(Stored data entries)
#####

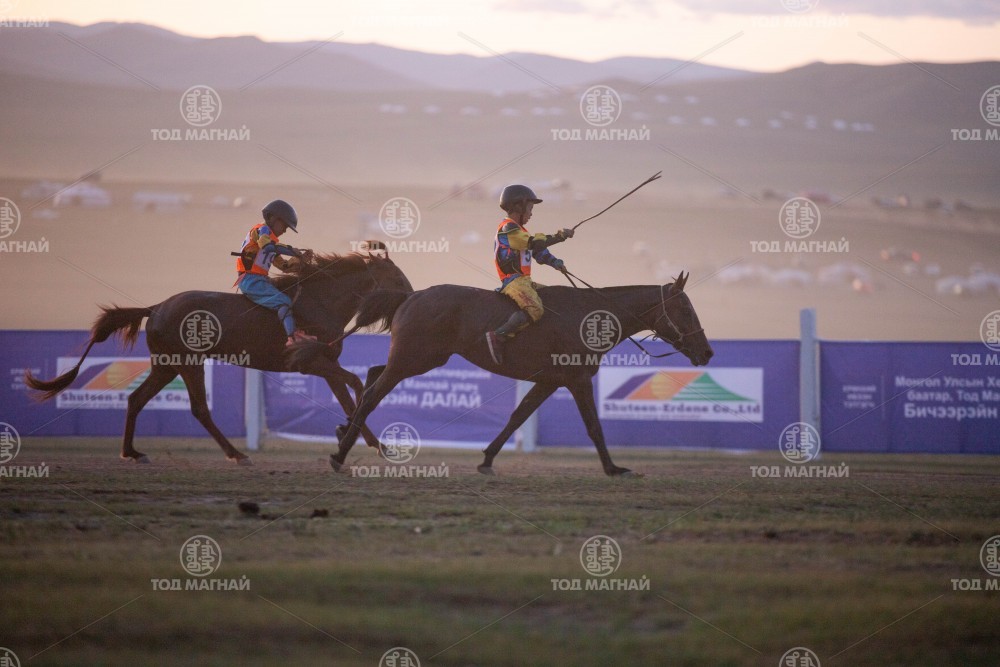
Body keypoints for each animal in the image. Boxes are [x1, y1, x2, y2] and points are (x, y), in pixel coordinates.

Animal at [25, 251, 413, 464]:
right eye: (395, 275)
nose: (412, 296)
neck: (320, 302)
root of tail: (156, 307)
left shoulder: (326, 365)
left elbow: (348, 396)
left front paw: (367, 440)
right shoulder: (309, 362)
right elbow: (356, 384)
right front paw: (360, 437)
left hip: (167, 366)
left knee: (137, 399)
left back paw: (133, 452)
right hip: (187, 364)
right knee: (198, 408)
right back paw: (237, 454)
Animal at [293, 271, 713, 476]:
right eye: (686, 309)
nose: (707, 352)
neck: (589, 317)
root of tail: (411, 296)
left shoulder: (548, 382)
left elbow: (516, 418)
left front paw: (487, 459)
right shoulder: (576, 380)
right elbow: (594, 426)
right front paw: (613, 468)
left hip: (421, 359)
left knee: (371, 377)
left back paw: (347, 434)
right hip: (412, 359)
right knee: (374, 391)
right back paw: (341, 453)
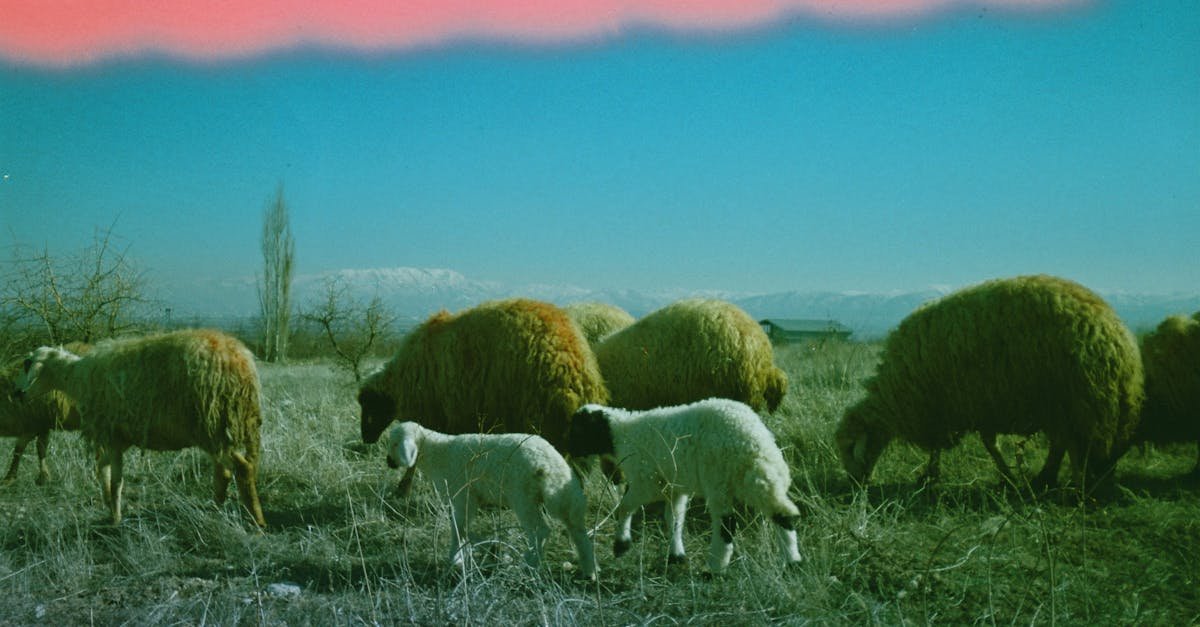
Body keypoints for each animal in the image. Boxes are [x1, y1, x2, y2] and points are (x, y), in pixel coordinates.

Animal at [12, 330, 266, 526]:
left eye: (27, 365)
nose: (16, 394)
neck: (78, 377)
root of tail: (242, 361)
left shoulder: (111, 434)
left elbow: (116, 481)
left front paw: (115, 517)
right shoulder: (118, 438)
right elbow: (102, 470)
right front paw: (108, 505)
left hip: (211, 426)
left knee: (242, 468)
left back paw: (257, 521)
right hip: (219, 429)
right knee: (225, 471)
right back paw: (217, 508)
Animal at [385, 421, 597, 579]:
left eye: (394, 444)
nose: (388, 462)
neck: (438, 453)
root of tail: (550, 466)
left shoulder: (462, 495)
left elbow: (458, 527)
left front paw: (455, 558)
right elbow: (463, 528)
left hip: (523, 496)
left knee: (541, 530)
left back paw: (528, 565)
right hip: (564, 495)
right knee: (576, 529)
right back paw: (589, 570)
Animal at [565, 398, 803, 573]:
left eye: (578, 429)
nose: (568, 451)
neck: (621, 435)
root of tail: (754, 442)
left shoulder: (646, 481)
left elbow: (624, 507)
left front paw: (621, 545)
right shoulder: (674, 488)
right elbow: (674, 520)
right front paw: (676, 555)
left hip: (719, 480)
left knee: (726, 524)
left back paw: (715, 568)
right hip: (760, 478)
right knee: (781, 513)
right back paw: (793, 562)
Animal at [835, 274, 1144, 495]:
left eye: (850, 448)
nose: (854, 484)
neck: (894, 394)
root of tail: (1119, 341)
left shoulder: (951, 405)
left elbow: (973, 444)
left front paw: (933, 475)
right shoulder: (971, 405)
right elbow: (976, 443)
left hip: (1073, 400)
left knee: (1068, 445)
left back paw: (1069, 485)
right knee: (1062, 444)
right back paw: (1046, 479)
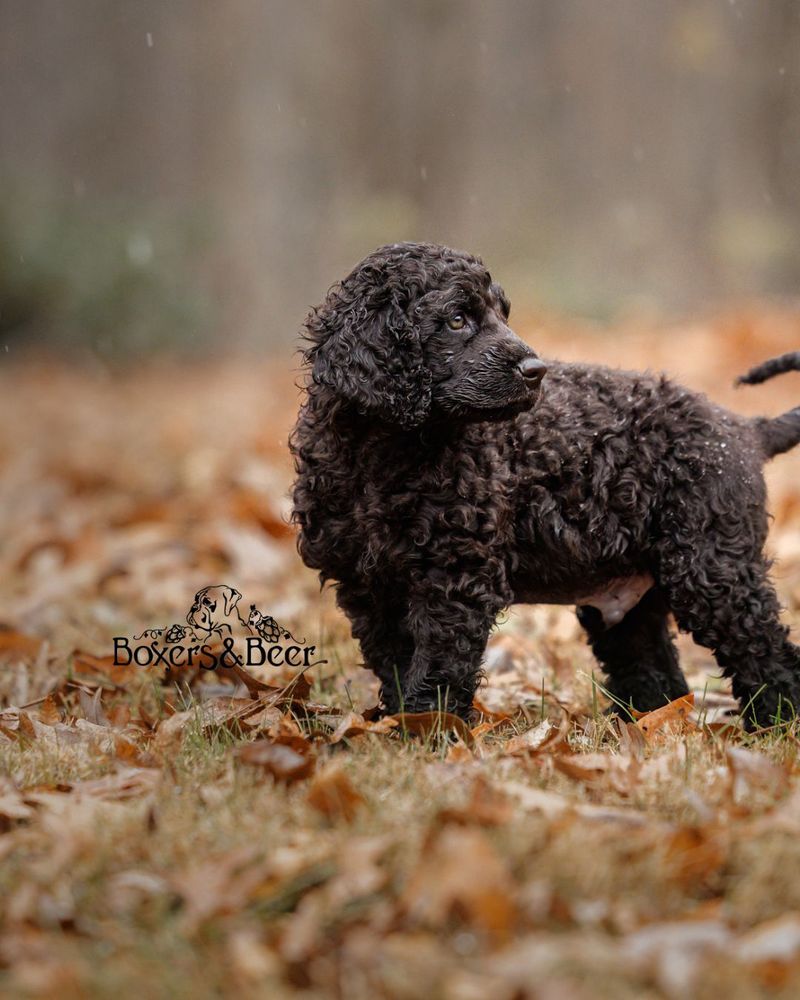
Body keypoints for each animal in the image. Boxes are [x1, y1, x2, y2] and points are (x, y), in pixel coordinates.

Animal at [290, 242, 800, 728]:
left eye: (503, 314)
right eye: (457, 319)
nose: (536, 370)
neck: (385, 454)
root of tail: (743, 428)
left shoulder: (455, 578)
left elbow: (437, 666)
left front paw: (427, 730)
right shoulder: (366, 585)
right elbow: (395, 663)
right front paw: (401, 726)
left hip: (712, 567)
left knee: (769, 653)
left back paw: (774, 726)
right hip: (636, 595)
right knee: (656, 668)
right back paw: (645, 726)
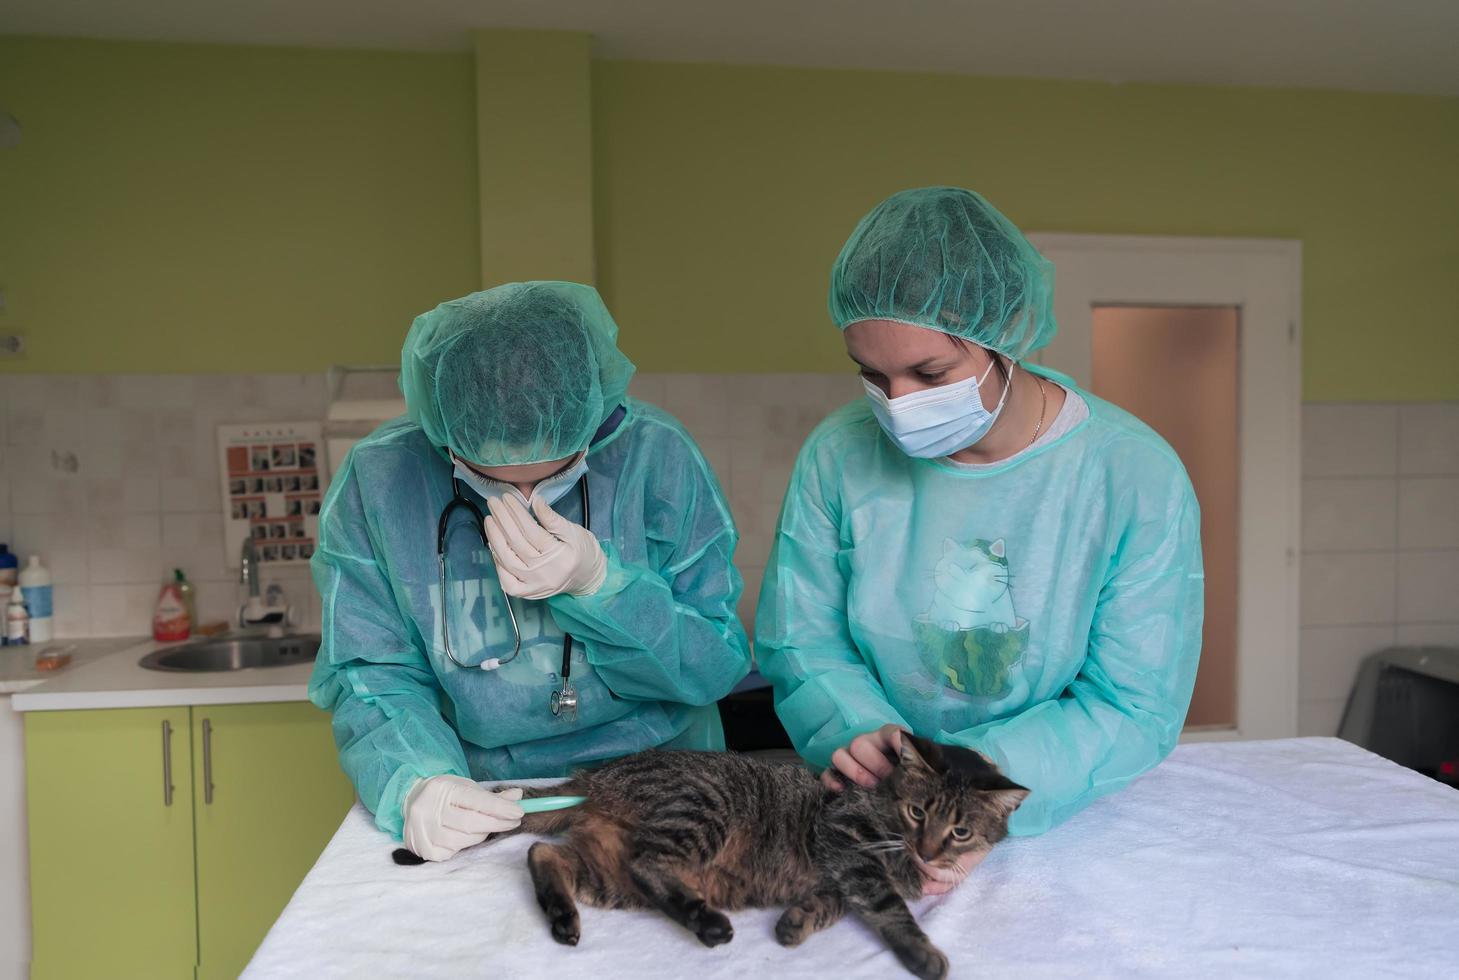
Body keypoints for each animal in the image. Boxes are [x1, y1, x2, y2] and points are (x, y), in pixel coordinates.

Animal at [393, 732, 1021, 974]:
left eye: (961, 833)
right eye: (918, 814)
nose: (930, 849)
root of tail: (593, 778)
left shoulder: (841, 880)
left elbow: (827, 905)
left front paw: (794, 924)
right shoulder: (848, 845)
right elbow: (893, 909)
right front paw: (924, 952)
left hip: (607, 871)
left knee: (545, 855)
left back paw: (566, 916)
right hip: (701, 812)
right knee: (649, 864)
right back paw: (708, 922)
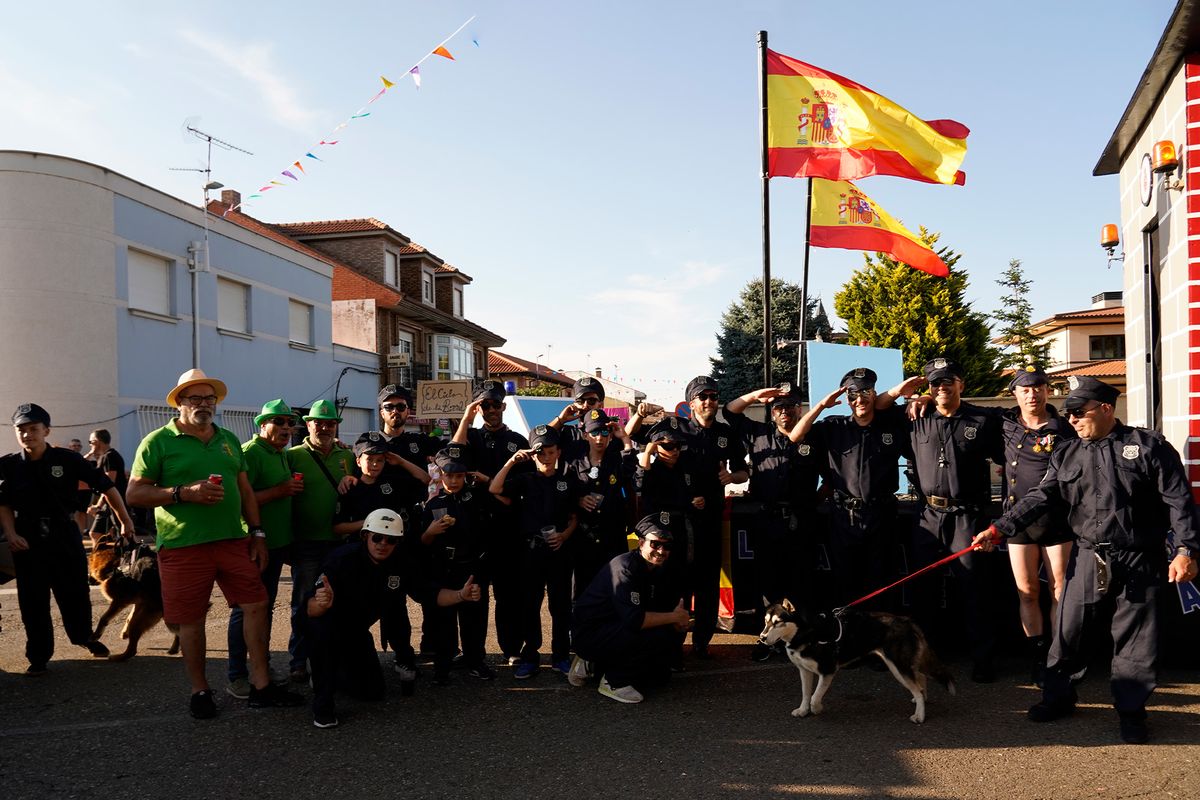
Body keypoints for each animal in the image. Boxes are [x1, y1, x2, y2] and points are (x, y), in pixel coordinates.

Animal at [87, 534, 178, 662]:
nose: (88, 580)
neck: (117, 562)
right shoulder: (138, 602)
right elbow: (129, 617)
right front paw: (125, 632)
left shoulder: (119, 601)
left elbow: (104, 618)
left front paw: (96, 635)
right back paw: (174, 648)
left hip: (143, 618)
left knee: (132, 650)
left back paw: (119, 657)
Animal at [758, 599, 955, 724]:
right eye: (766, 621)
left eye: (778, 622)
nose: (762, 637)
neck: (806, 632)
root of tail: (907, 621)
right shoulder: (804, 670)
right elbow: (806, 694)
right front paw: (803, 710)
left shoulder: (828, 670)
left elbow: (814, 697)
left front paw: (817, 708)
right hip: (903, 665)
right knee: (921, 679)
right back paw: (921, 700)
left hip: (898, 667)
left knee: (918, 685)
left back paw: (920, 715)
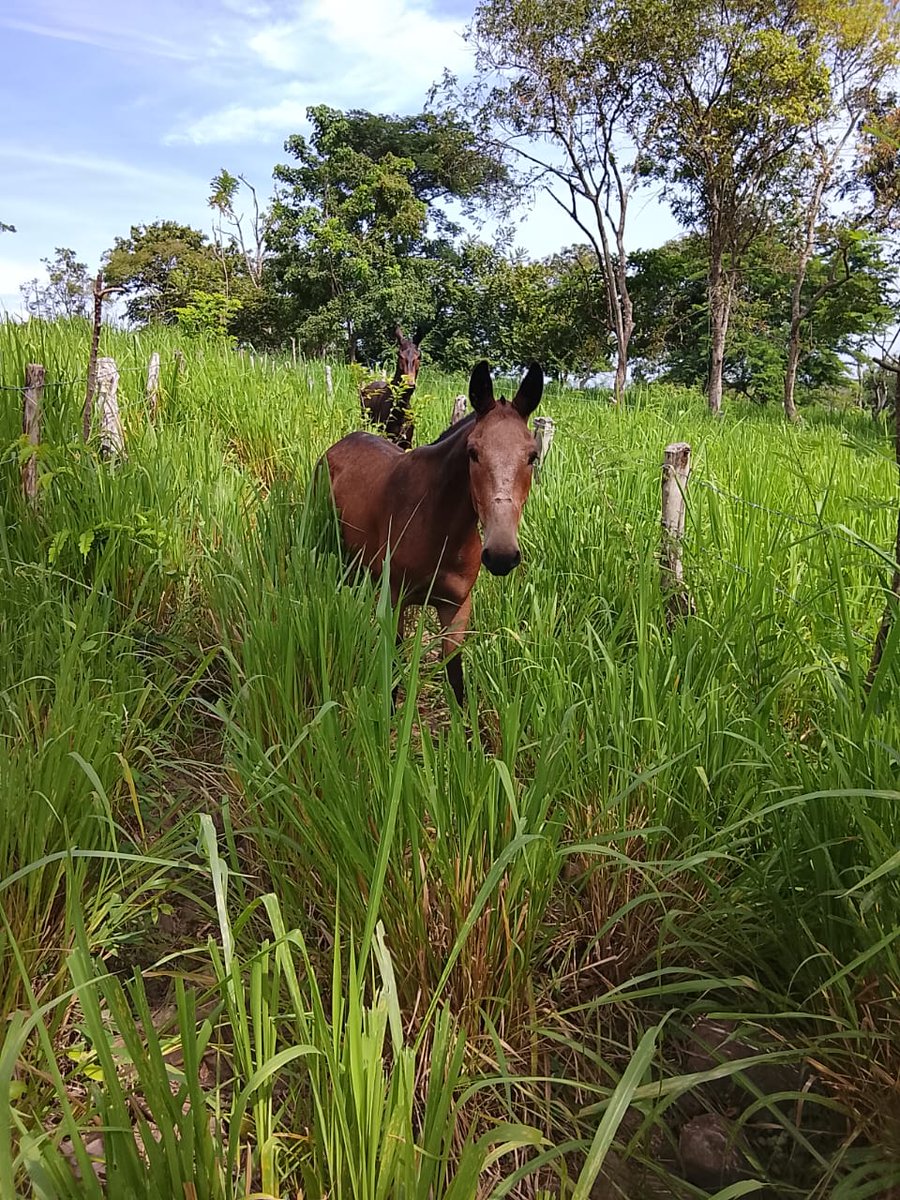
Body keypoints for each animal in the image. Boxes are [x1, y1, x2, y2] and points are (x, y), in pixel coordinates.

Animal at [326, 359, 543, 706]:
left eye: (532, 456)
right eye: (473, 452)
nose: (501, 555)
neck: (438, 528)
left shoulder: (456, 608)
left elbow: (455, 680)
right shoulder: (394, 600)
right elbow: (393, 668)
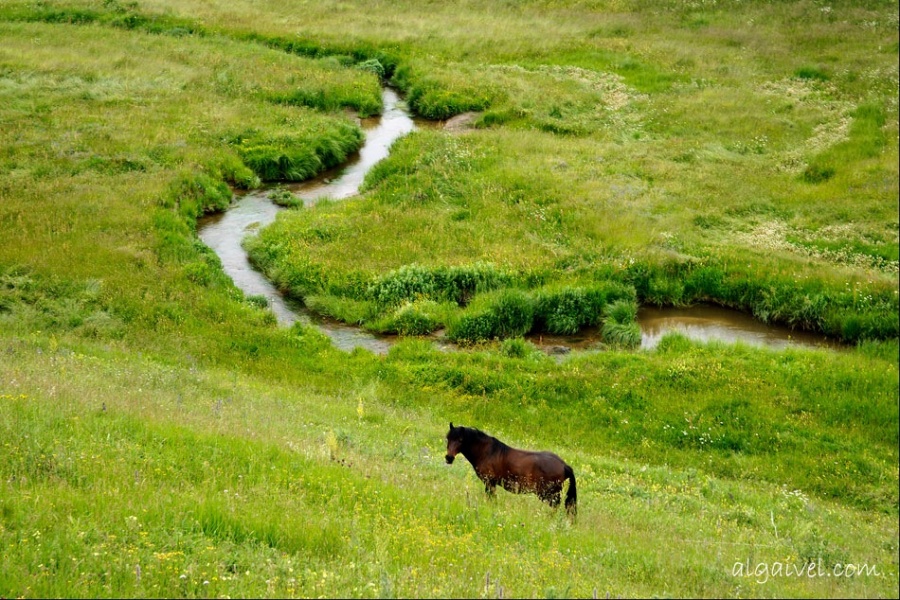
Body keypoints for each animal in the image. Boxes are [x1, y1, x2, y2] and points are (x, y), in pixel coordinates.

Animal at [442, 422, 576, 516]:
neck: (486, 452)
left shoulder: (489, 482)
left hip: (548, 494)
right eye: (448, 438)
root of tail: (564, 465)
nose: (449, 458)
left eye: (460, 440)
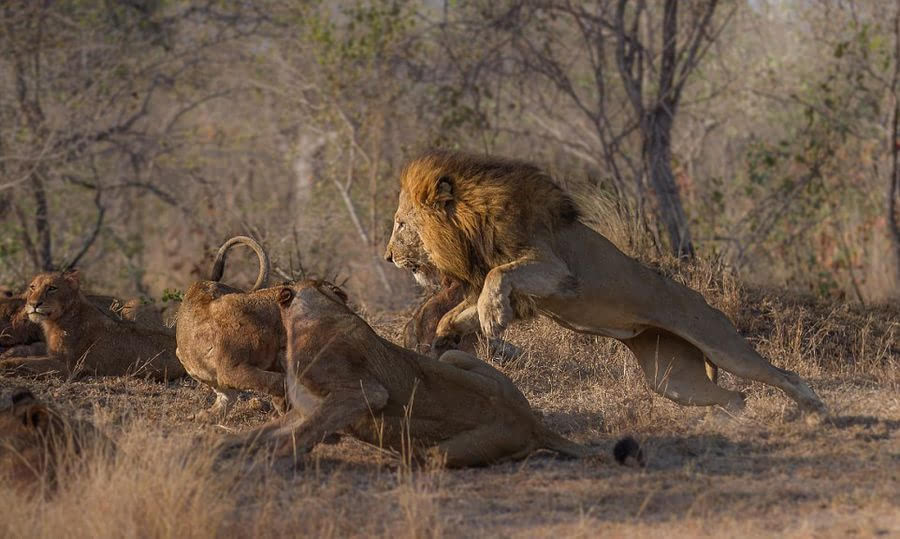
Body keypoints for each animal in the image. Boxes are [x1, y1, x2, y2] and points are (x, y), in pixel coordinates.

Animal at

#####

◆ INSTRUCTIONS FOR THE TASK ◆
Output the lines above exactly, but only those between the line holding "left elbow: (458, 527)" and the line holding "right elbow: (674, 520)", inclusive.

◆ YOUR SOLUTION ◆
left elbow: (458, 527)
left front paw: (455, 558)
right elbow: (463, 528)
left hip: (523, 496)
left knee: (541, 530)
left back paw: (528, 565)
right hip: (564, 495)
right knee: (576, 529)
right back paw: (589, 570)
Animal at [565, 398, 803, 573]:
left eye: (578, 429)
nose: (568, 451)
neck: (621, 435)
root of tail: (754, 442)
left shoulder: (646, 481)
left elbow: (624, 507)
left front paw: (621, 545)
right shoulder: (674, 488)
right elbow: (674, 520)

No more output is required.